NME - "Bert Berns had written Hang on Sloopy for the McCoys and Twist and Shout for the Isley Brothers, as well as Here Comes the Night, and had formed his own label, Bang Records. Being well aware of Morrison's potential, he invited him to New York to cut four trial singles. One of the tracks that Morrison cut was Brown Eyed Girl which became a U.S. Top 5 hit when it was released in May 1967. Bang then put out an album, Blowin' Your Mind, about which Morrison knew nothing. It was merely a collection of the songs Morrison had cut, as he thought, as singles materials. Berns pacified Morrison's anger by allowing him to make an album himself, the result of which was The Best of Van Morrison, though yet again he did not really have the opportunity to exercise the artistic control he had been promised; he now suggests that the album is more accurately titled 'The Worst of Van Morrison'. Bern died suddenly of a heart attack on Dec. 1 1967, and Morrison was once again a free agent."

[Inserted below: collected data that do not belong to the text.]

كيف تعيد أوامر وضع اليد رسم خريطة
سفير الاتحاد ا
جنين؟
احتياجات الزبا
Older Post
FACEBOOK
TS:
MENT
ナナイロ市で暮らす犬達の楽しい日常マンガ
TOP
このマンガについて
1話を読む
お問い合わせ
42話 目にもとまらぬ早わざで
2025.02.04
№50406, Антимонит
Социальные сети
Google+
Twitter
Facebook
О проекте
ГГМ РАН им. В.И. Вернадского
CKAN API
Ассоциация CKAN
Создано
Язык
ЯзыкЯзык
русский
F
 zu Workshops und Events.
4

RS - "Following the death of Morrison's producer, Bert Berns, the owner of Bang but best known as a soul writer/producer, Van moved to Warner Bros."

From the liner notes to the 1991 release of the Bang Masters, quoting Van Morrison from record exec Joe Smith's book On The Record: "I actually recorded some of the songs that eventually wound up on Astral Weeks for Bert. I did one album for Bert, and then for a second he said, 'You know, we have to get you back into the studio.' So I played him a tape, me on guitar, and he said, 'Great, this is what we should do.' Just like that. He said, 'We'll fill it out a little here, put that there.' Well, I showed up for the session and forty people are there. We struggled through that one but the songs just didn't work out. Astral Weeks became what it was because everything was stripped away."

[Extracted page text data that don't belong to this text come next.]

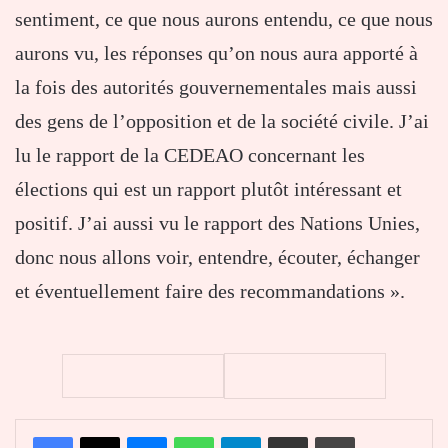
sentiment, ce que nous aurons entendu, ce que nous
aurons vu, les réponses qu’on nous aura apporté à
la fois des autorités gouvernementales mais aussi
des gens de l’opposition et de la société civile. J’ai
lu le rapport de la CEDEAO concernant les
élections qui est un rapport plutôt intéressant et
positif. J’ai aussi vu le rapport des Nations Unies,
donc nous allons voir, entendre, écouter, échanger
et éventuellement faire des recommandations ».
Facebook
X
Messenger
WhatsApp
Telegram
Partager par email
Imprimer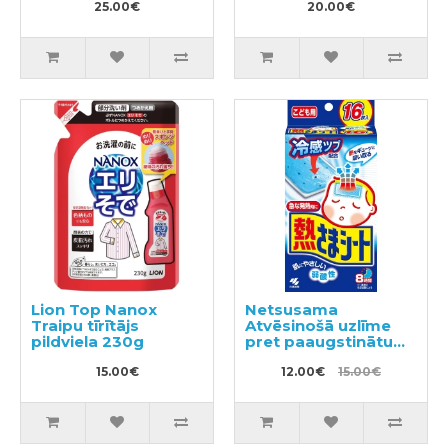
102gab
25.00€
20.00€
Lion Top Nanox
Netsusama
Traipu tīrītājs
Atvēsinošā uzlīme
pildviela 230g
pret paaugstinātu
temperatūru no 2-10
15.00€
gadiem 16gab
12.00€
15.00€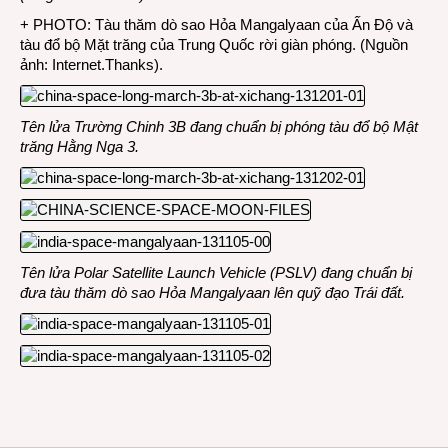
+ PHOTO: Tàu thăm dò sao Hỏa Mangalyaan của Ấn Độ và
tàu đổ bộ Mặt trăng của Trung Quốc rời giàn phóng. (Nguồn
ảnh: Internet.Thanks).
Tên lửa Trường Chinh 3B đang chuẩn bị phóng tàu đổ bộ Mật
trăng Hằng Nga 3.
Tên lửa Polar Satellite Launch Vehicle (PSLV) đang chuẩn bị
đưa tàu thăm dò sao Hỏa Mangalyaan lên quỹ đạo Trái đất.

(Two songs from Astral Weeks appear on the Bang Masters, Beside You and Madame George. There's no mention of the contractual obligation recordings mentioned in blog subject)

Guest

Whoever posted about Cocksucker Blues using my anonymous but unique "Guest" and non-functional email address "[email protected]", please differentiate yourself from my postings. And no offense, I realize I should come up with something of my own - I'm just lazy.

Michael Fremer

"Bang Sessions" was issued as a sumptuously packaged, triple LP set by Get Back. Sounds great! Even the "contractual obligation" crap sounds good...not that I've listened to it more than once.....listening to MP3s is to listening to music as having sex wearing a half dozen condoms is to having sex....

Patrick O'Hare

A lot of what he sings here seems pretty random. But at just before the climax of "Cypress Avenue" on "It's too late to stop now" you'll hear Morrison passionately chanting "and you say France".

God know what it means - but it sounds great on that Live album.